Редактор «Гелиополя» присвистнул:

— Вот уж не ожидал встретить философа за стойкой в рюмочной.

Жил же Диоген в бочке, — не обиделась она, — как вы думаете. что в ней хранили до того, как там поселился философ?

— Филфак, исторфак? — быстро спросил Леший, поглаживая кошку.

— Филолого-исторический, — рассмеялась продавщица, — неужели это так заметно?

— Еще как, — заверил ее Леший, — ум не глупость, его не спрячешь.

— Мне, должно быть, удается, — она усмехнулась, — за последние полгода вы — единственный, от кого я услышала комплимент, за который не хочется сразу съездить по физиономии…

Беседа грозила оказаться и в самом деле приятной, девочка мыслила, а это было уже много.
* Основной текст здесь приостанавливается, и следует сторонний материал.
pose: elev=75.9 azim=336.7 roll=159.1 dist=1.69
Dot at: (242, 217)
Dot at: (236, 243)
К тому же она скучала… Леший как раз обдумывал очередной вопрос, когда, образно выражаясь, земля вздрогнула от рева мощных моторов и в узком, длинном стекле наверху заметался свет мотоциклетных фар.
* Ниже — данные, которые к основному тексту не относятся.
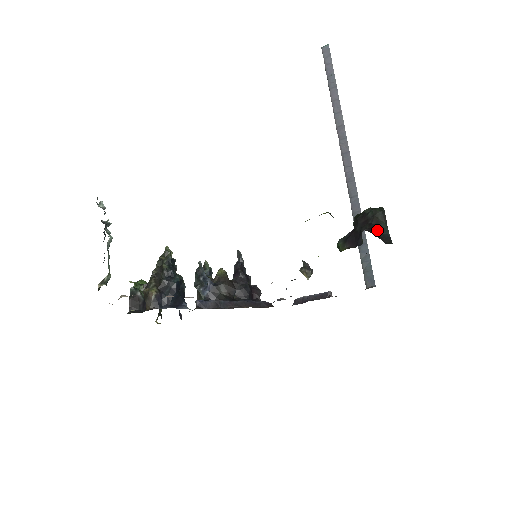
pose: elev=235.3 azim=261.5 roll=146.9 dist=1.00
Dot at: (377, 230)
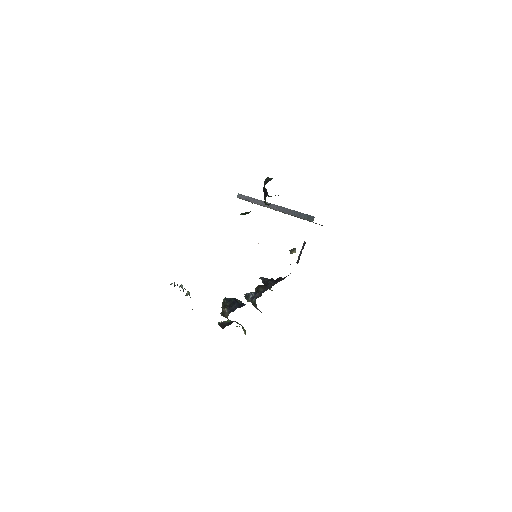
Dot at: occluded
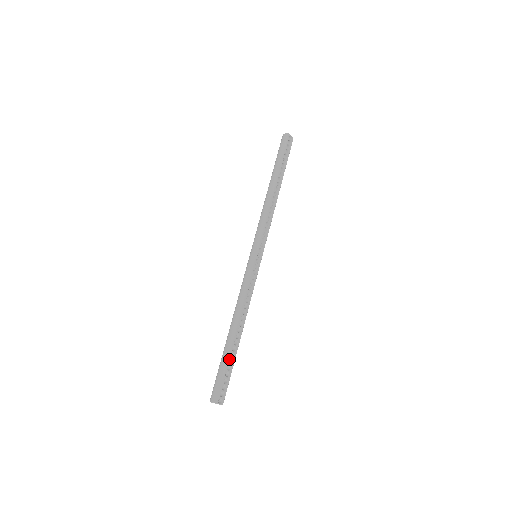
Он повернул голову. Они появились вслед за светом и ревом и затормозили прямо перед окном. Сквозь грязное стекло, в подтеках дождя, Леший смог разглядеть немногое, но заметил и отметил четкую, почти цирковую слаженность «парковки», несуетливые движения «всадников» и необычный, приземистый и широкий облик первого мотоцикла.

Дверь в распахнулась от толчка, отнюдь не деликатного, и в кафе с шумом ввалилась троица рокеров (или как их теперь называют "байкеров") с мотоциклетными шлемами подмышками. Двое сразу двинулись к «сидячему» столику, а третий шагнул к прилавку и Леший невольно посторонился. Это был коренастый, бородатый экземпляр в круглых очках, за которыми поблескивали чуть сощуренные глаза: то ли мудрые, то ли хитрые… Взгляды их встретились, и у Лешего возникло странное чувство — он знал этого молодого парня, давно, хорошо, даже мог примерно предсказать, что он будет заказывать — пива и колбасы побольше. И байкер, секунду помедлив, кивнул ему узнавающе. Леший машинально кивнул в ответ.

— Сестренка, — парень повернулся к продавщице и обнажил в улыбке ровные белые зубы, — значит так: двадцать банок пива. Сюда, — парень бросил на прилавок вместительный рюкзачок, — а нам три двойных кофе и по пять штук бутербродов с колбасой и со всем остальным, что найдется.

— Денег-то хватит, — добродушно поинтересовалась та, загружая рюкзак.

— Не извольте беспокоится, мы — ребята не бедные, — парень подмигнул и добавил, — и не жадные, ибо накопительство — пошлейший способ самоутверждения, для цивилизованного человека неприемлемый.

— Ну и денек, — рассмеялась девушка выбивая чек и бойко отсчитывая сдачу, — философ за философом…

Леший был журналистом по призванию и в свое время (пока не ушел на "вольные хлеба"), считался крепким профессионалом. Наблюдать он умел и любил и делал это удивительно неназойливо. Со второй порцией тепловатого кофе в пластиковом стаканчике он отошел к окну. Присел на подоконник. Дома, один за другим пропадали в чернильной мути, просвечивая цветными маяками окон. Тьма наползала, растекалась по улицам, распуская щупальца гигантским осьминогом, накатываясь мягким, обволакивающим брюхом, заглатывая город. Просто удивительно, отчего людям в такое время не бывает страшно. Внезапно(это всегда бывает внезапно, даже если засекать время), вспыхнули гирлянды фонарей и город вернулся, обретая четкость, а тьма съежилась по углам…

Моторы ребят стояли под фонарем, по линеечке, как кони ни королевском параде.